Warna –warna ini sering dipakai juga dalam acara tarian-tarian sebagai perias wajah. Warna putih, merupakan warna kesucian  dan warna ini paling dominan dalam kehidupan orang Kamoro; Warna putih sering dipakai dalam acara sakral seperti acara kematian dan upacara lainnya. Selain itu warna hitam, merupakan warna yang menandakan identittas orang Kamoro, warna putih sering dipakai dalam acara sakral seperti acara kematian dan upacara lainnya.

2. Cerita Mitos Tifa dari Biak

Sejarah tifa ini pun beragam tergantung persepsi tiap daerah masing-masing. Tetapi yang terkenal bagi masyarakat Papua adalah tifa dari daerah Biak. Masyarakat pedalaman mayoritas tentunya masih erat dengan cerita-cerita mitos yang ada.

Konon di suatu daerah di Biak hidup dua bersaudara laki-laki yang bernama Fraimun dan Sarenbeyar. Nama mereka pun memiliki arti yang membuat mereka sangat dekat, Fraimun yang artinya perangkat perang yang gagangnya dapat membunuh.

Sementara Saren artinya busur sedangkan Beyar adalah tari busur yang bermakna anak panah yang terpasang pada busur. Kedua Kakak Adik ini pergi dari desanya Maryendi karena desanya sudah tenggelam. Mereka berpetualang dan menemukan daerah Wampember yang berada di Biak Utara serta menetap di sana.

Ketika mereka sedang berburu di malam hari, mereka menemukan pohon opsur. Opsur sendiri artinya adalah pohon atau kayu yang mengeluarkan suara di tengah hutan. Karena sudah malam, mereka memutuskan untuk pulang ke rumah dan kembali esok hari.

Keesokan harinya mereka kembali mendatangi pohon tersebut. Pohon itu ditinggali oleh lebah madu, soa-soa serta biawak dan binatang-binatang kecil lainnya. Mereka penasaran dengan pohon tersebut dan akhirnya memutuskan untuk menebangnya.

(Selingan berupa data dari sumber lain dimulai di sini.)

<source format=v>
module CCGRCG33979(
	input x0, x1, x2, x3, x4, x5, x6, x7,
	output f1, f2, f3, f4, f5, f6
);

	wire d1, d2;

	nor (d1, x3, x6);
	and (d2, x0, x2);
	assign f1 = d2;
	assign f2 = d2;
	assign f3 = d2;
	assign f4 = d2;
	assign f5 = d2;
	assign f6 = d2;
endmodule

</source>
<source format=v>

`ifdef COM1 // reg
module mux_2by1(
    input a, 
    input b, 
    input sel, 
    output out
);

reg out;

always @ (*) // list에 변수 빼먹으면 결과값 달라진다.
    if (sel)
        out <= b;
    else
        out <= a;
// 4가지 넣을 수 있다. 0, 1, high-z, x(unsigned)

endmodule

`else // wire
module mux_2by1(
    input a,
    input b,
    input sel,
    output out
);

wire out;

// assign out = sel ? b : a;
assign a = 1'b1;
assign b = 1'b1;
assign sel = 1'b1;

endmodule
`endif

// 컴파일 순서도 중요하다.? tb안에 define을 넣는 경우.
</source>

Setelah itu mereka mengeruk dan mengosongkan bagian tengah kayu sehingga menyerupai pipa dengan peralatan seadanya yaitu memakai nibong.

Nibong adalah sebuah besi panjang yang ujungnya sangat tajam. Tidak lupa mereka membakar bagian tengah kayu tersebut agar lebih apik. Saat ingin menutupi salah satu isinya mereka berniat untuk memakai kulit paha sang Kakak. Setelah dipertimbangkan, rasanya akan sangat menyakitkan bagi sang Kakak. Akhirnya setelah berunding, mereka memutuskan untuk memakai kulit soa-soa.

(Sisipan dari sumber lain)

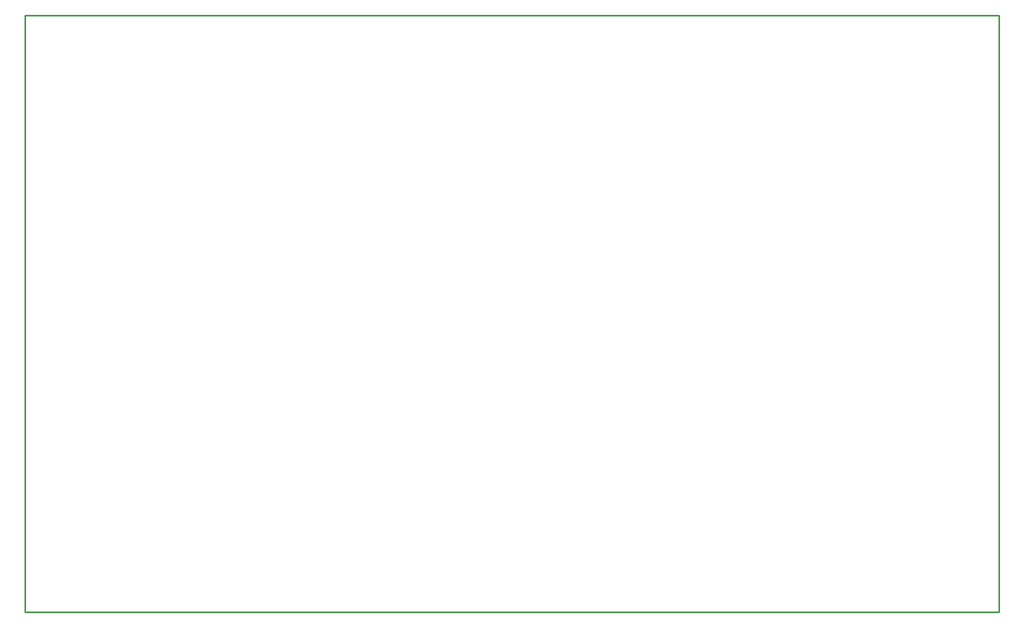
<source format=gbr>
%TF.GenerationSoftware,Altium Limited,Altium Designer,21.6.1 (37)*%
G04 Layer_Color=32768*
%FSLAX43Y43*%
%MOMM*%
%TF.SameCoordinates,A8206A2C-5CB0-4F6E-B559-DFDA062B5CA2*%
%TF.FilePolarity,Positive*%
%TF.FileFunction,Other,Board_Outline_(ES)*%
%TF.Part,Single*%
G01*
G75*
%TA.AperFunction,NonConductor*%
%ADD66C,0.254*%
D66*
X0Y0D02*
Y95000D01*
X155000D01*
Y0D02*
Y95000D01*
X0Y0D02*
X155000D01*
%TF.MD5,06af3f26c6a77190958e34209b80d453*%
M02*

</source>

Penangkapan soa-soa ini pun tidak sembarangan. Mereka memanggil hewan tersebut “Hei, napiri Bo..” secara terus menerus menggunakan bahasa Biak ini. Akhirnya soa-soa ini pun mengerti dan seolah-olah mau menyerahkan dirinya.

Akhirnya mereka menguliti soa-soa ini dan dipakai untuk menutupi salah satu sisi kayu yang berbentuk pipa itu. Hasil yang mereka kerjakan tersebut adalah alat musik seperti yang kita kenal sekarang sebagai alat musik tifa.

Penutup

Tifa juga ada didaerah Maluku, Tifa asli Maluku hanya berbentuk tabung biasa dan tidak memiliki pegangan. Alat musik yang khas ini memiliki ukiran-ukiran cantik sebagai penghiasnya dan menjadi khas daerah masing-masing.

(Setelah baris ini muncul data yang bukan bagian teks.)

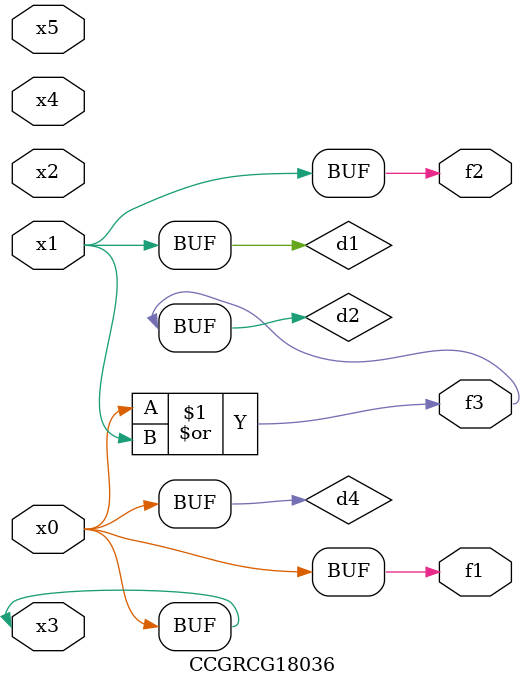
<source format=v>
module CCGRCG18036(
	input x0, x1, x2, x3, x4, x5,
	output f1, f2, f3
);

	wire d1, d2, d3, d4;

	and (d1, x1);
	or (d2, x0, x1);
	nand (d3, x0, x5);
	buf (d4, x0, x3);
	assign f1 = d4;
	assign f2 = d1;
	assign f3 = d2;
endmodule

</source>
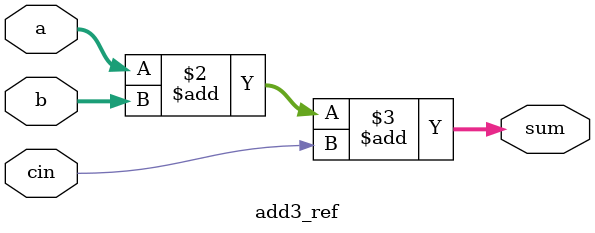
<source format=v>

module add3_ref(
	
	input [2:0] a,b,
	
	input cin,

	output reg [3:0] sum
);

	always@(*)
		begin
			sum= a+b+cin;
		end
		
endmodule


</source>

Sebagai alat musik pukul, tifa begitu populer dan terkenal hingga mancanegara. Sebuah alat musik yang memiliki banyak cerita dan kandungan budaya yang kental. Tifa, alunan nada ritmik yang sama sejak dulu hingga kini terus memberikan warna bagi indahnya bumi Papua sebagaimana makna Tifa bagi masyarakat Papua.

Semoga kelestarian budaya Tifa bagi masyarakat Papua di jaga terus sebagai warisan leluhur yang harus di pertahankan.